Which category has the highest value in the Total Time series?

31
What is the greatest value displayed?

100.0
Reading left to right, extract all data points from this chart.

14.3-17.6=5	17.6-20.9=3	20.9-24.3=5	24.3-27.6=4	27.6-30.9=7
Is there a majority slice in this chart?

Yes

--

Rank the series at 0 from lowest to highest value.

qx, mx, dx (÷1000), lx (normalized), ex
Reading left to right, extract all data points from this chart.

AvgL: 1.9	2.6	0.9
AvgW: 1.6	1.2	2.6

...

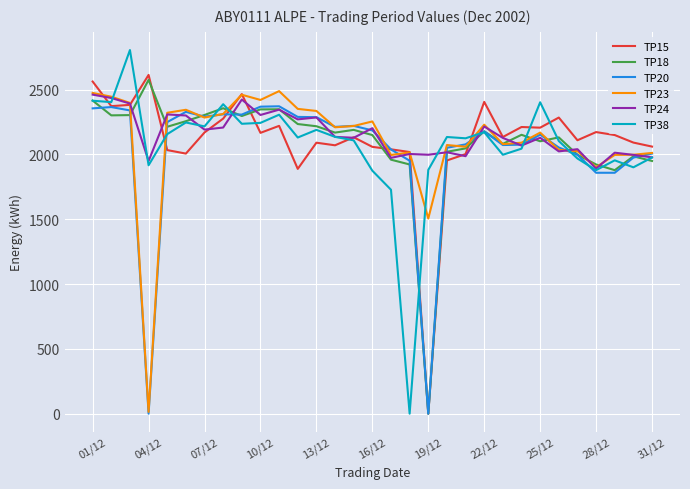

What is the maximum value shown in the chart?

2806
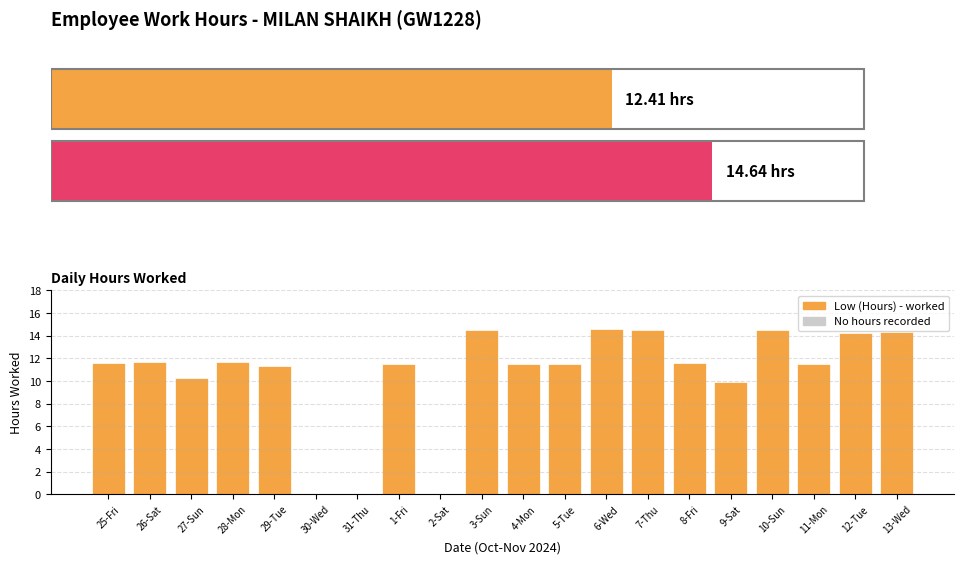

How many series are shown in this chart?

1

#### Exercise objective:
How many lines in the data above contain the string "chart" with matching case? Reply with the number alone.

#### Written response:
5